Duruşumuzu, durduğumuz yeri iyi bilmemiz gerekir.
Ülkeyi kimin yönettiği, nasıl yönettiği değil, düşüncemiz ne olursa olsun bu durumlarda bireysel olarak duruşumuz milli, yerimiz devletin yanı olmalıdır.
Asıl önemli olan ise yönetimin ne yapması gerektiğidir.

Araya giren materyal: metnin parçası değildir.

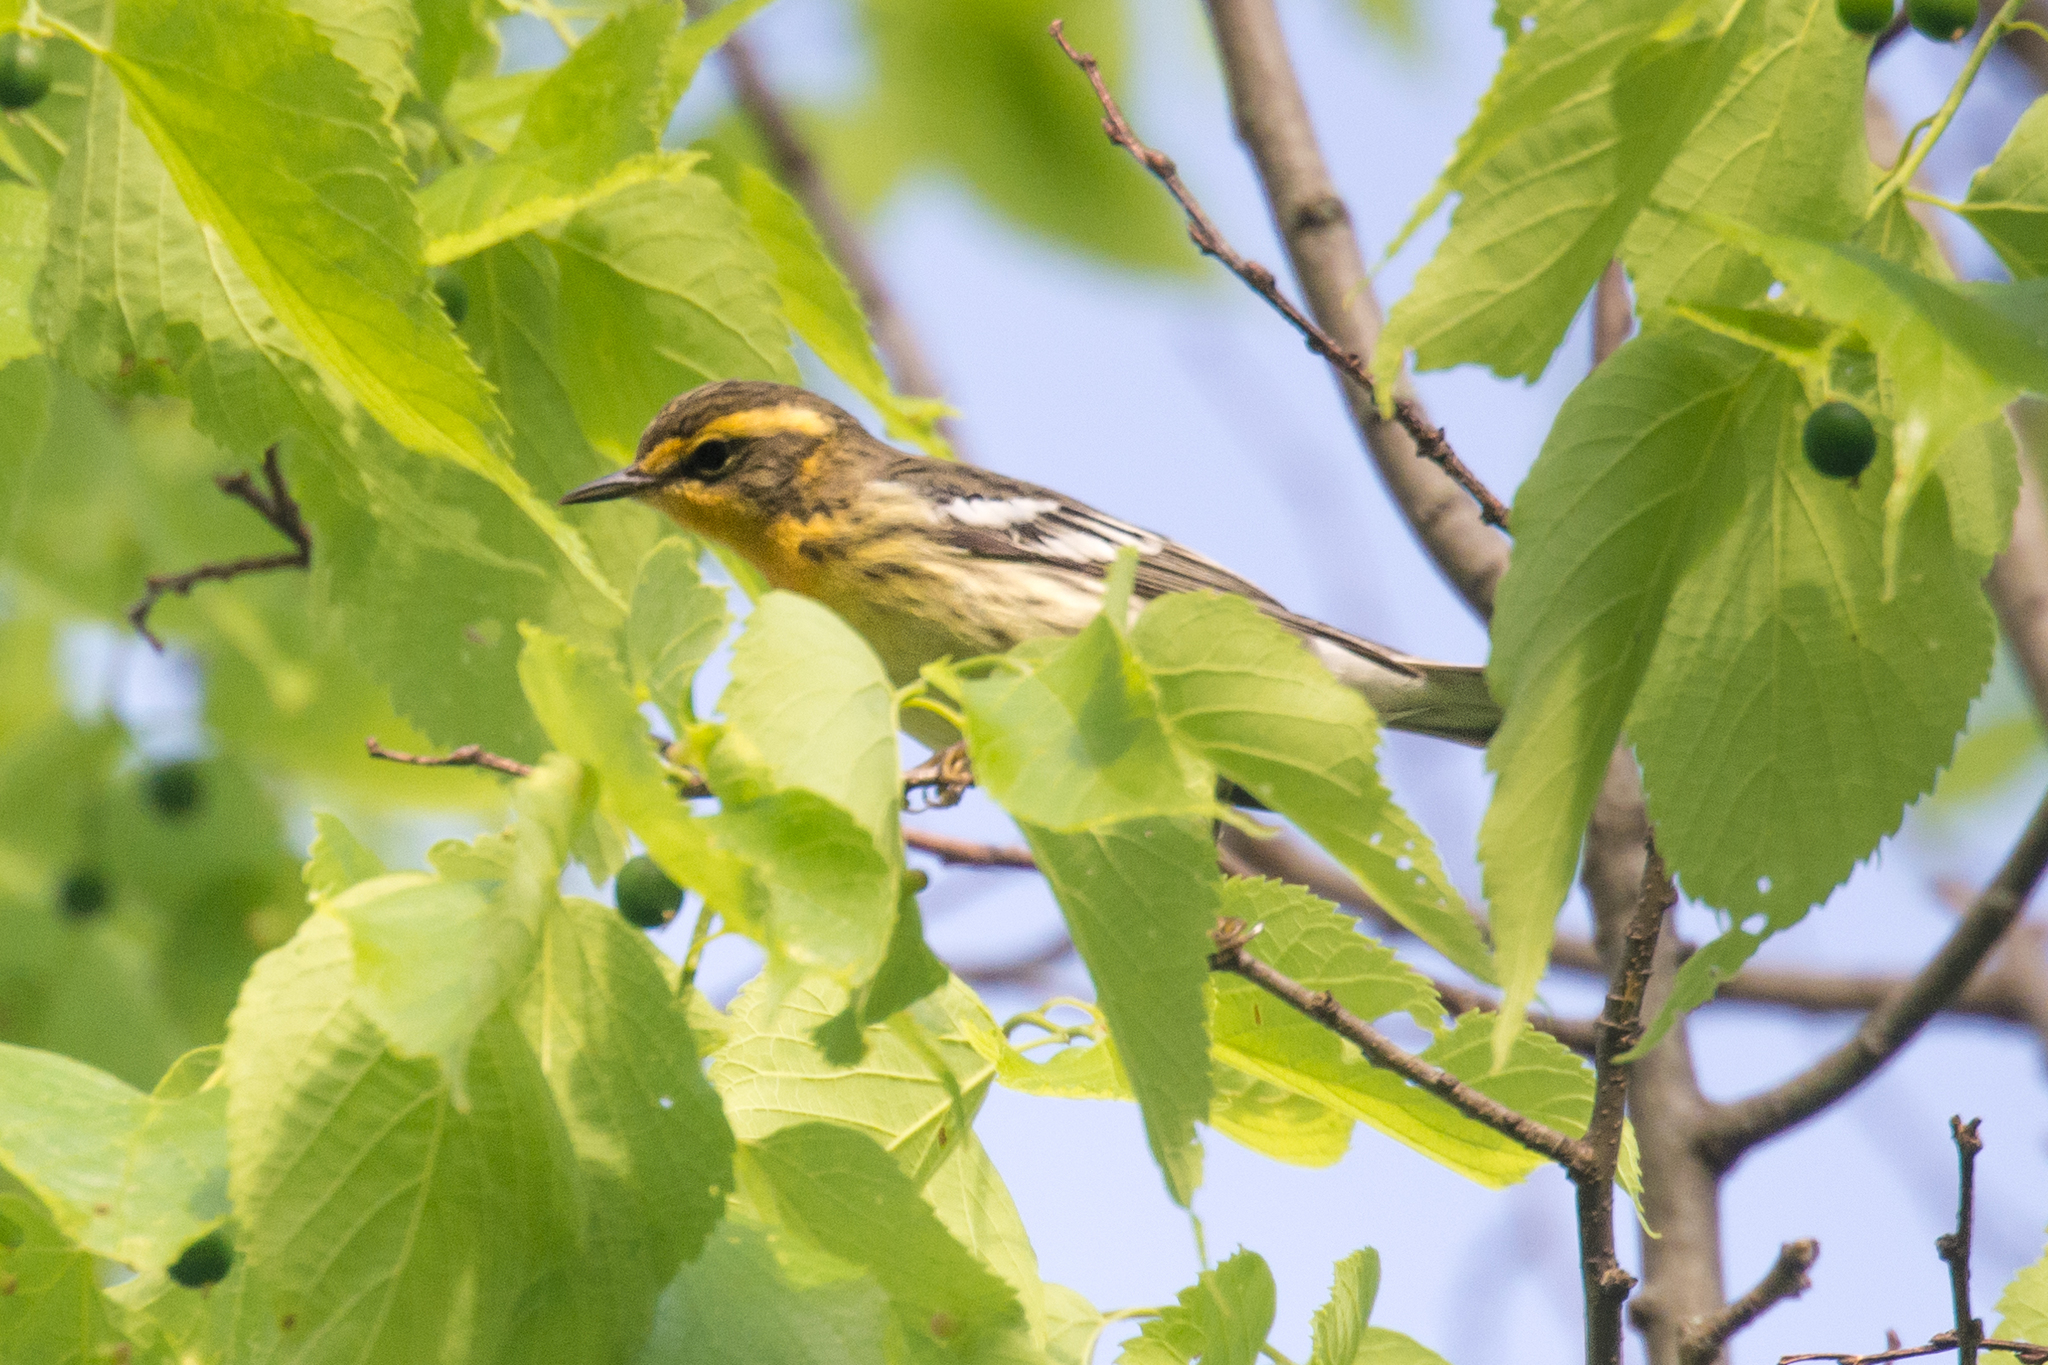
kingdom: Animalia
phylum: Chordata
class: Aves
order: Passeriformes
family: Parulidae
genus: Setophaga
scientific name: Setophaga fusca
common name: Blackburnian warbler
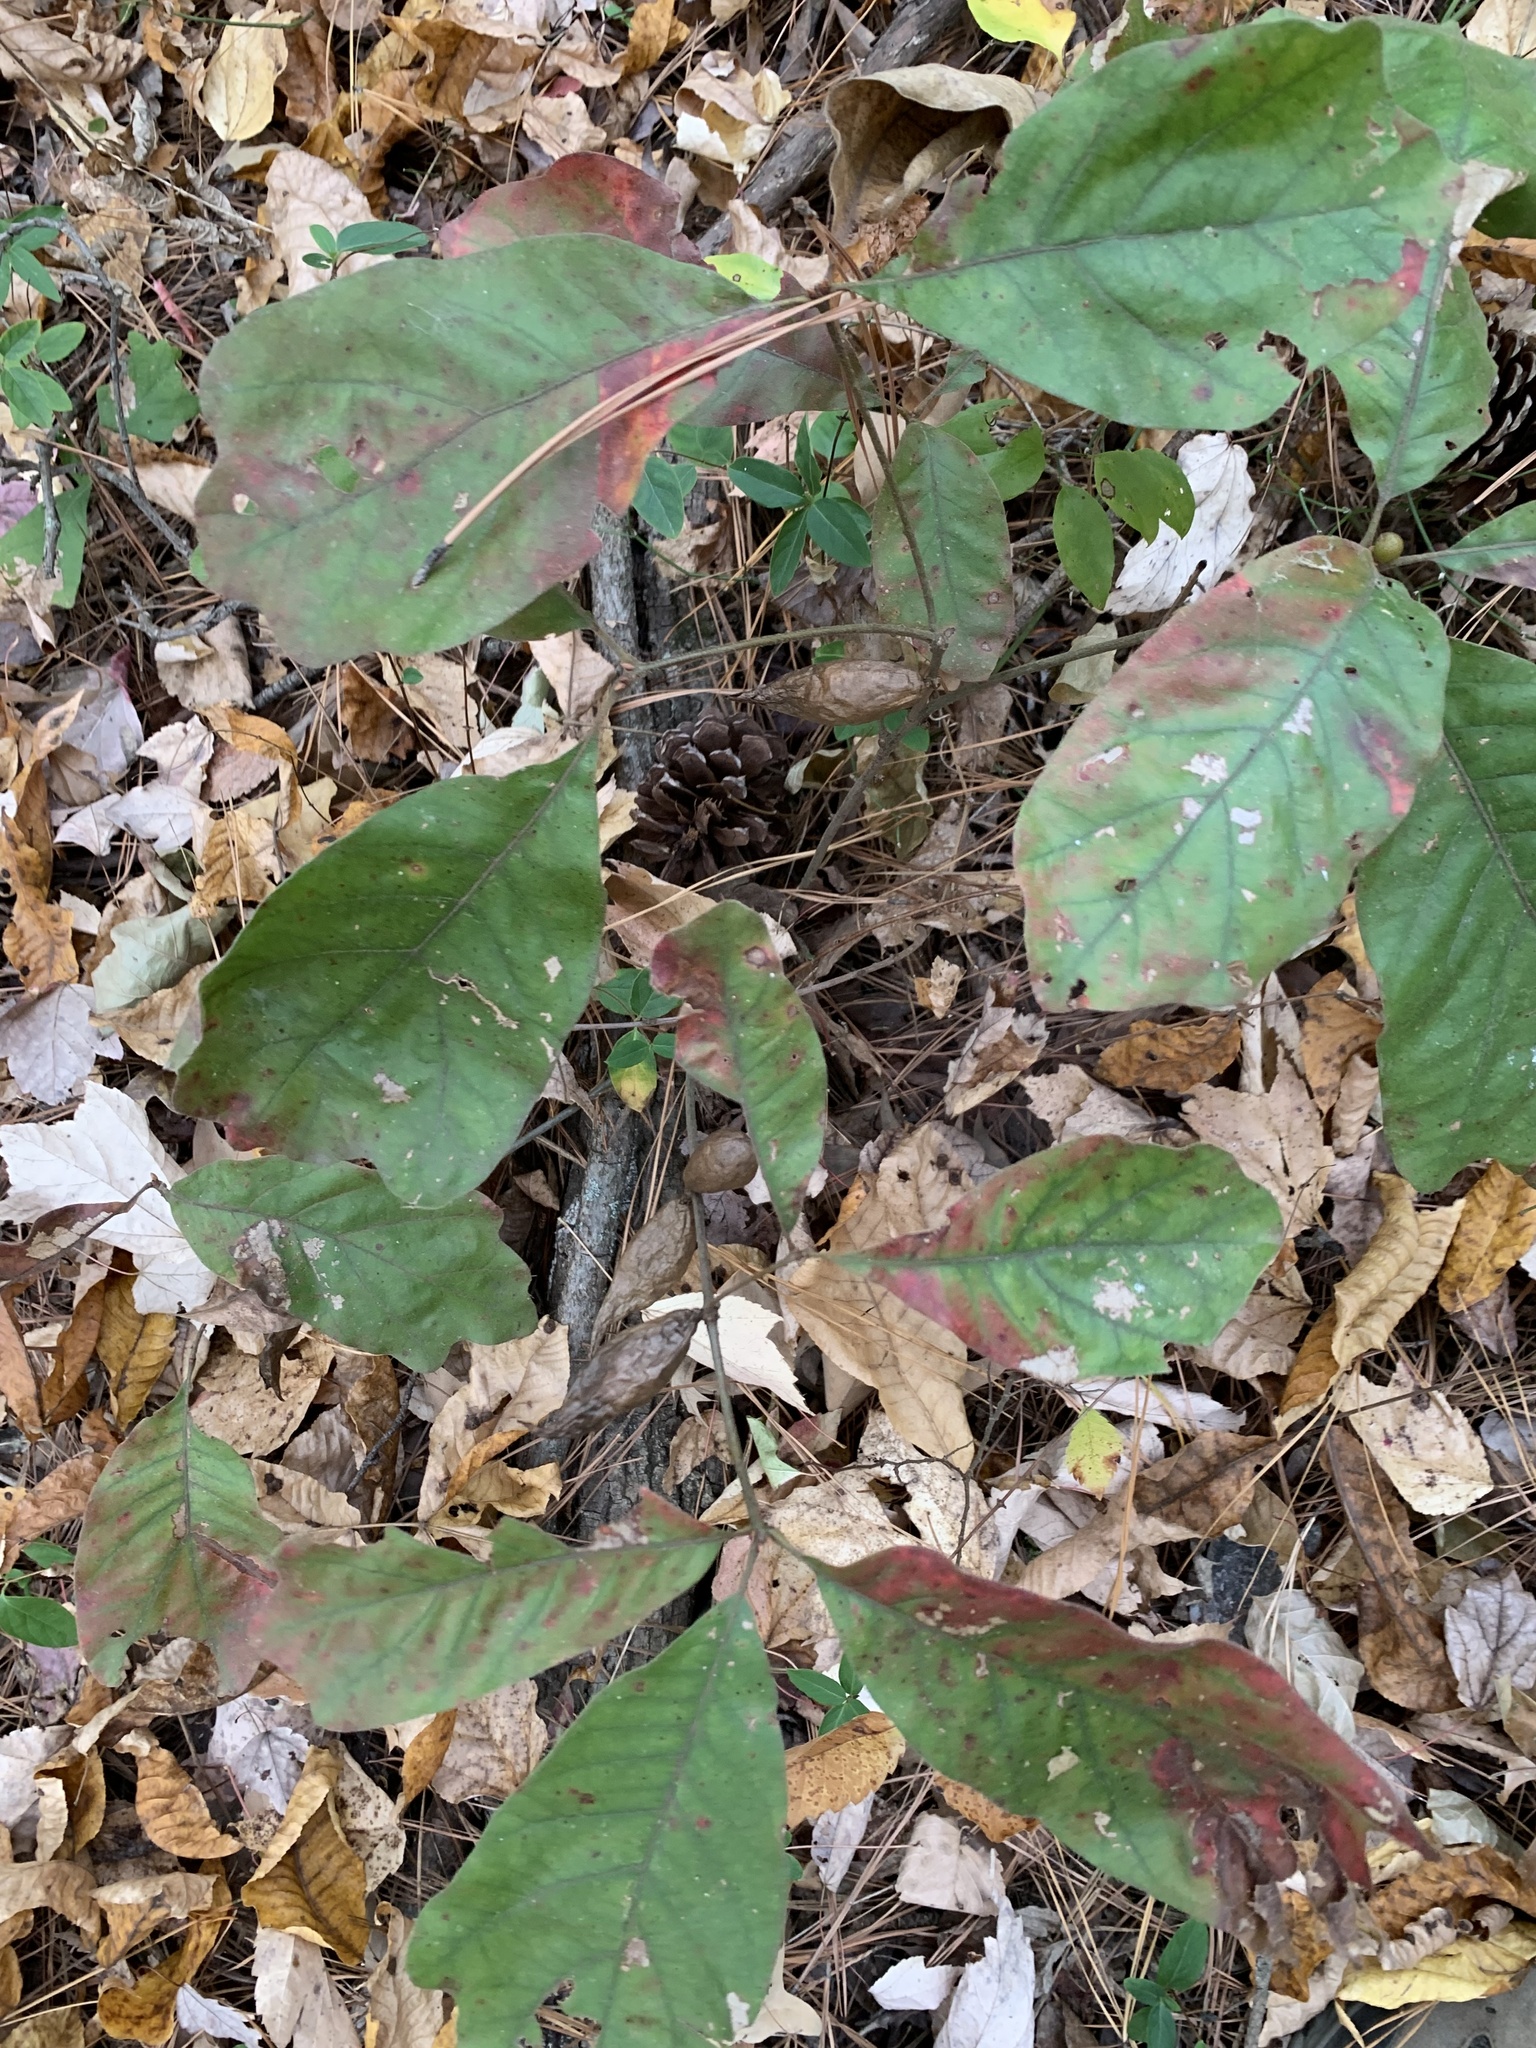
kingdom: Animalia
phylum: Arthropoda
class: Insecta
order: Hymenoptera
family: Cynipidae
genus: Amphibolips
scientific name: Amphibolips
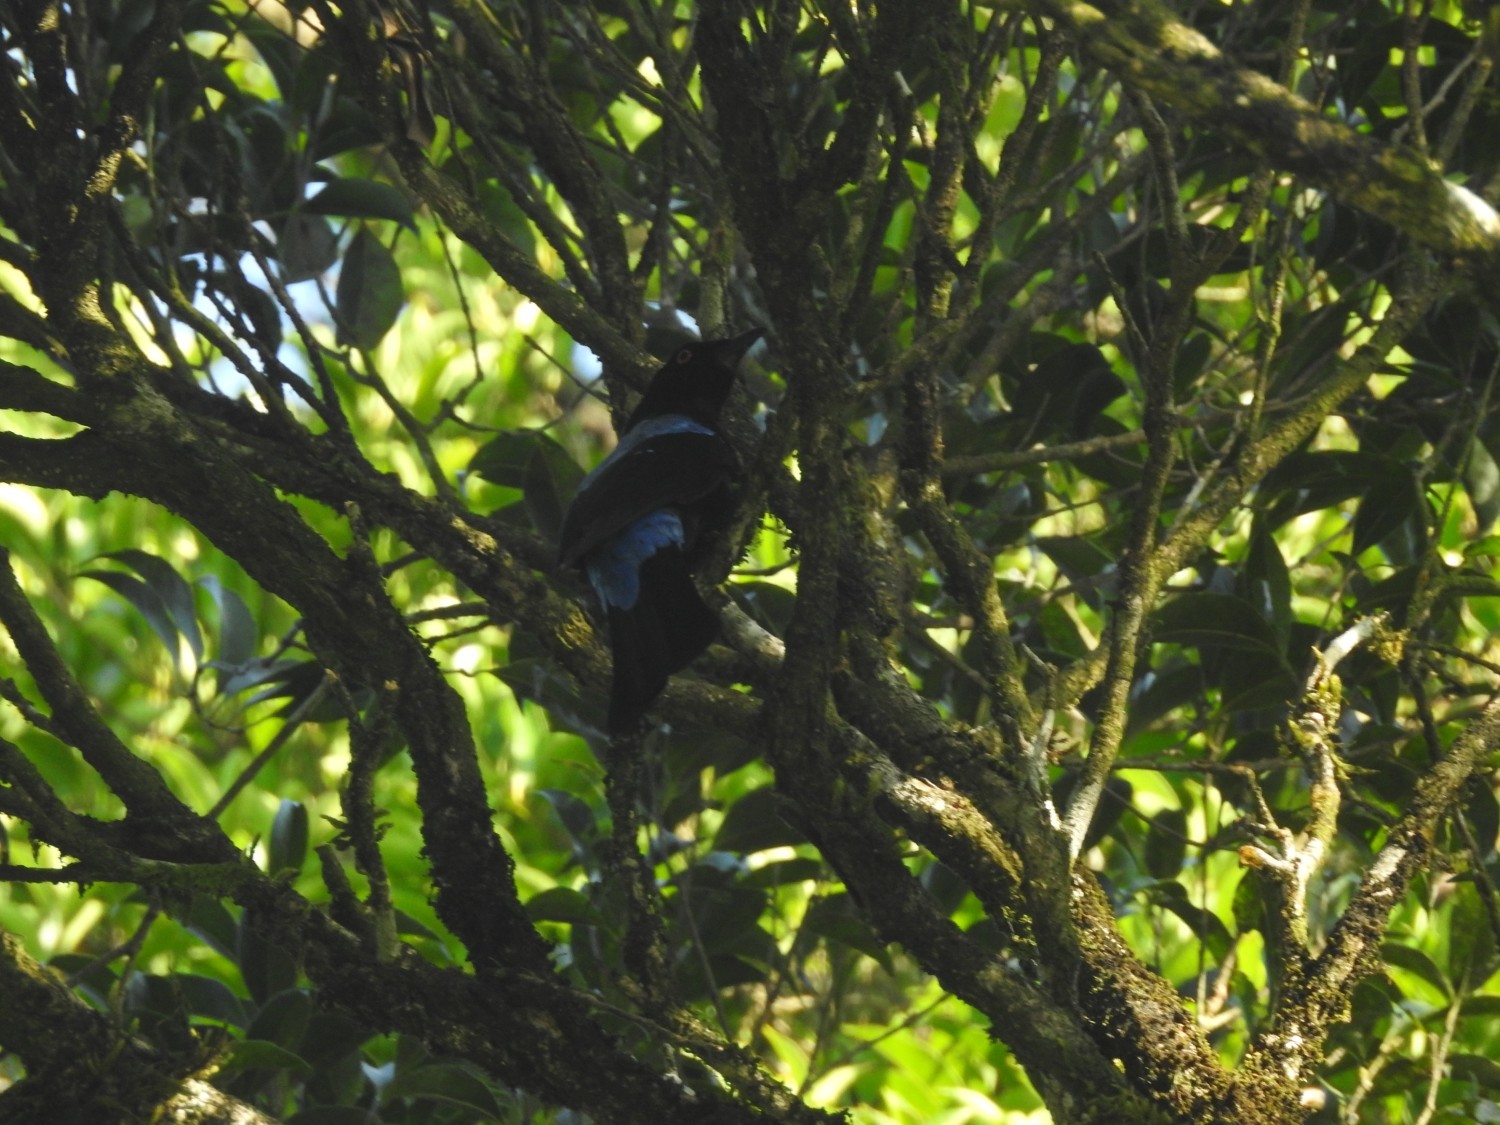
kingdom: Animalia
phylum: Chordata
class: Aves
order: Passeriformes
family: Irenidae
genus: Irena
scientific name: Irena puella
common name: Asian fairy-bluebird
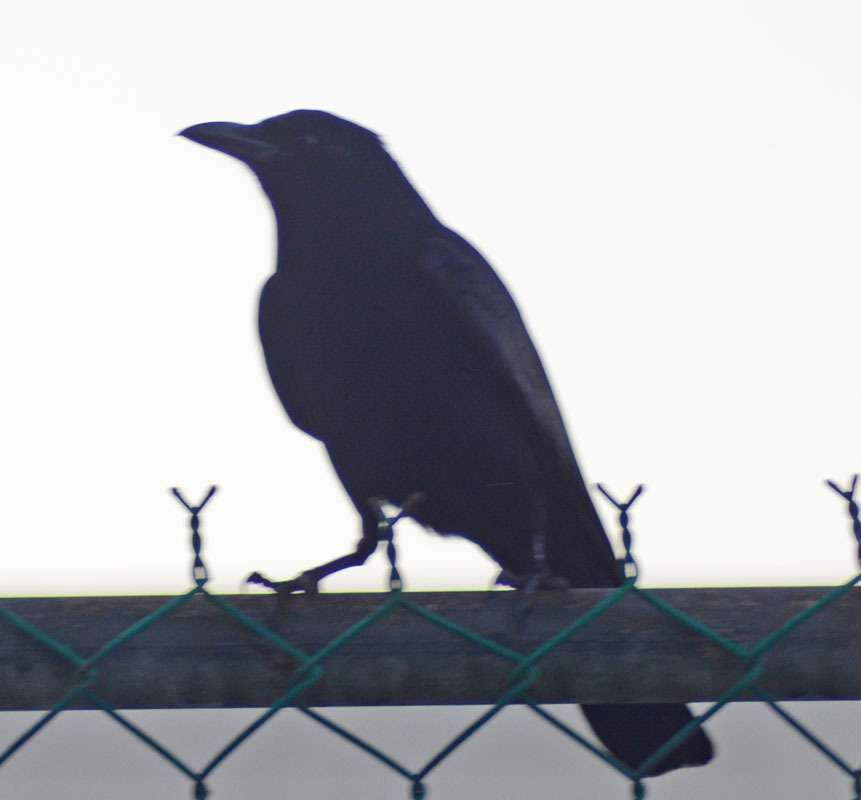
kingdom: Animalia
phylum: Chordata
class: Aves
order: Passeriformes
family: Corvidae
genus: Corvus
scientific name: Corvus sinaloae
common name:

Ülkeyi yönetmeye talip olanlar öncelikle birilerinin gücüne, imtiyazına, desteğine ihtiyacı olmadan milli güçlerin yani milletin gücüyle, milli menfaatlerimize uygun projelerle gelmelidir.
Ülkeyi yönetenler bir takım kişi ve kuruluşların imtiyazıyla değil samimi ve ehil, illa alnı secdede olan değil liyakatli ve dürüst kadrolara yer vermelidir. Devlet kadrolarını hain tuzaklardan korumalıdır. Adil bir yönetim oluşturmalı, adaletten ayrılmamalı, hürriyetlerin önünü açmalıdır. Toplumu düşüncelerinden dolayı kutuplaştırmamalıdır.
Milli birlik ve beraberlik yalnız ben bilirim yanımda olun demekle olmaz.
Sorgulanmayacak tek kelam Allah kelamıdır. Ülkeyi yönetenler insan olduğuna hata yapma hakları da olduğuna göre, tenkit de sünnet olduğuna göre tenkitlere kulak vermeli, yararlanmalı, tenkit yapanların bilgisine baş vurmalıdır.
Ülkenin gerçekten milli politikalar üreten, milli değerlere bağlı kişilerin fikirlerine itibar etmeli bir masa etrafında toplamalı istişare müessesini işletmeli diyalog ortamını sağlamalıdır.
Siyaseti milli güçlerle birlikte Türkiye´nin kendi mecrasında üretmeli dış kaynaklardan medet ummadan büyük fotoğrafı vermelidir.
Temeli sağlam yapılan bir devlet yapısına hiç bir güç zarar veremez hele ki, Türk milleti elele, gönül gönüle verirse....
Allah bir daha bu ülkeye, bu millete hain saldırılar yaşatmasın. 15 Temmuz ve terör olaylarında şehit olanlara rahmet gazilerimize sağlık ve selamet dilerim.